Procedural and Technical Factors
Technical aspects of the testing process and limitations in antibody detection can also result in a false positive. One common issue is the persistence of antibodies long after a past infection has been successfully treated and resolved. The immune system develops long-term memory, and antibodies against Borrelia can remain detectable for months or years. A positive test in this scenario indicates only past exposure, not necessarily an active disease requiring treatment.
Issues with Western Blot interpretation also contribute to false positives. The test is considered positive only if a certain number of specific protein bands are present, based on strictly defined criteria. Lack of standardization or experience in some laboratories can lead to the misreading of faint or non-specific bands. Furthermore, CDC guidelines discourage using IgM antibody results for diagnosis if symptoms have lasted over 30 days, as the IgM test is less specific and prone to false positives in long-standing cases.

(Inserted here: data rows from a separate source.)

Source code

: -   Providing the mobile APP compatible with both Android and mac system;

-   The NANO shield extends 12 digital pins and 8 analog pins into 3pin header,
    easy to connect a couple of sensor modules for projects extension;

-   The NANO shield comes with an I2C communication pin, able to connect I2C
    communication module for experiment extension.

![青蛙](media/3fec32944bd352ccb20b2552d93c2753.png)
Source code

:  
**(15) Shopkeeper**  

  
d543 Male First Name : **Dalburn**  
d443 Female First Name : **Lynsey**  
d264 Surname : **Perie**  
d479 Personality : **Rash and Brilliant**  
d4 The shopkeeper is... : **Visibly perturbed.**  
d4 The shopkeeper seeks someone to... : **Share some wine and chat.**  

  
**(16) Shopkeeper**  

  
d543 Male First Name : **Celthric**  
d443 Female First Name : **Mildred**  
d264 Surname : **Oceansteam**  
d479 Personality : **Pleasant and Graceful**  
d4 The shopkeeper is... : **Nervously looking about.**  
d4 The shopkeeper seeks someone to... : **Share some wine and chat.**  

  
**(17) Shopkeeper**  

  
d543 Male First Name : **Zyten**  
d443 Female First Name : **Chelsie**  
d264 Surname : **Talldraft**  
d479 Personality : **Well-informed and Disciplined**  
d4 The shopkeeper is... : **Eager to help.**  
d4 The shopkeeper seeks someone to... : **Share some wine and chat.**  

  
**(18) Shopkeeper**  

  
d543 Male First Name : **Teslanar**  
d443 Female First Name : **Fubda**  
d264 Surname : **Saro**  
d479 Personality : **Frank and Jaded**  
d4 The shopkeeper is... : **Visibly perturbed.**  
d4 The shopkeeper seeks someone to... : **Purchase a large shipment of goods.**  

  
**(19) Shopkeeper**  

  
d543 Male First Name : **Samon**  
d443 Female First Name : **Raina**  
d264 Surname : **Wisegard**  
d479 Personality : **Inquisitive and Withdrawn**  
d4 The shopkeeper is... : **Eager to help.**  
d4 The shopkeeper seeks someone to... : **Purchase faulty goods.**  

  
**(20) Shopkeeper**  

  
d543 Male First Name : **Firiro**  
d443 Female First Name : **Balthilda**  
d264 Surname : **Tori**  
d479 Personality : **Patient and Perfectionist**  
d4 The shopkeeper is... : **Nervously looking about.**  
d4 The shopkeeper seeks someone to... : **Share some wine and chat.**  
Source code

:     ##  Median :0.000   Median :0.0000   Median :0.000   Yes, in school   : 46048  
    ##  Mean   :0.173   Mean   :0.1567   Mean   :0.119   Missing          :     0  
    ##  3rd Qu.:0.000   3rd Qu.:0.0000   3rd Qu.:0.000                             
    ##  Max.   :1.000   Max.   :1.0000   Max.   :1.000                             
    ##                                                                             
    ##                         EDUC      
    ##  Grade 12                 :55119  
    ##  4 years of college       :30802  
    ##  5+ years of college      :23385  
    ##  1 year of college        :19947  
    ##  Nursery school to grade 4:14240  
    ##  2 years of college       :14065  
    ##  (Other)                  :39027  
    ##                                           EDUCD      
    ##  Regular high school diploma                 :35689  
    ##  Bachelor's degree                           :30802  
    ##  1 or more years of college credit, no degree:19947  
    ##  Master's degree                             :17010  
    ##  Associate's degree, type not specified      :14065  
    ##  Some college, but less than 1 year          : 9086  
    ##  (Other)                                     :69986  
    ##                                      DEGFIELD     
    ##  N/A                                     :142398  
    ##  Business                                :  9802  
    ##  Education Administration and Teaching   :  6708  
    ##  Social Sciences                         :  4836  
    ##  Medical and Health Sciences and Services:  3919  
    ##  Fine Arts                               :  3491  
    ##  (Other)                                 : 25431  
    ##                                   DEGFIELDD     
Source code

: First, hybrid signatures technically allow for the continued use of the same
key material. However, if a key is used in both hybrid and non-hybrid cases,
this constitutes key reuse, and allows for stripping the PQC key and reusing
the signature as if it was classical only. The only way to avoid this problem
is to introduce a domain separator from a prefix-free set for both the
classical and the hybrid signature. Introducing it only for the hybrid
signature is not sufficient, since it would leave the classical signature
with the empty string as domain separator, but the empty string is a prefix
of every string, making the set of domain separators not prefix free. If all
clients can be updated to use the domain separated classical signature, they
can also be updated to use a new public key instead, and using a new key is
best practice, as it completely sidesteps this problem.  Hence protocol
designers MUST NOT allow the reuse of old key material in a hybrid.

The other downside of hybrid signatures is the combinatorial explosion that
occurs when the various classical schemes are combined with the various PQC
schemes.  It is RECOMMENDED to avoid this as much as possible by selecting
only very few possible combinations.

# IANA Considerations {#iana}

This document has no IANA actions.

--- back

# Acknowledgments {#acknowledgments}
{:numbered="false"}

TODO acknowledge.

Laboratory errors related to handling and execution can introduce inaccuracies. Improper sample handling, reagent contamination, or incorrect calibration of equipment can lead to an artificially positive result. While quality controls exist, these technical mistakes represent a procedural risk. Interpretation is further complicated by the use of older testing methods and lack of standardization across commercial laboratories.
Prior vaccination can also be a factor, though this is less common today. The original Lyme disease vaccine, Lymerix, stimulated the production of antibodies against an outer surface protein of Borrelia. Individuals who received this vaccine may still have circulating antibodies that trigger a positive result on some tests, indicating vaccination-related immunity rather than a current natural infection.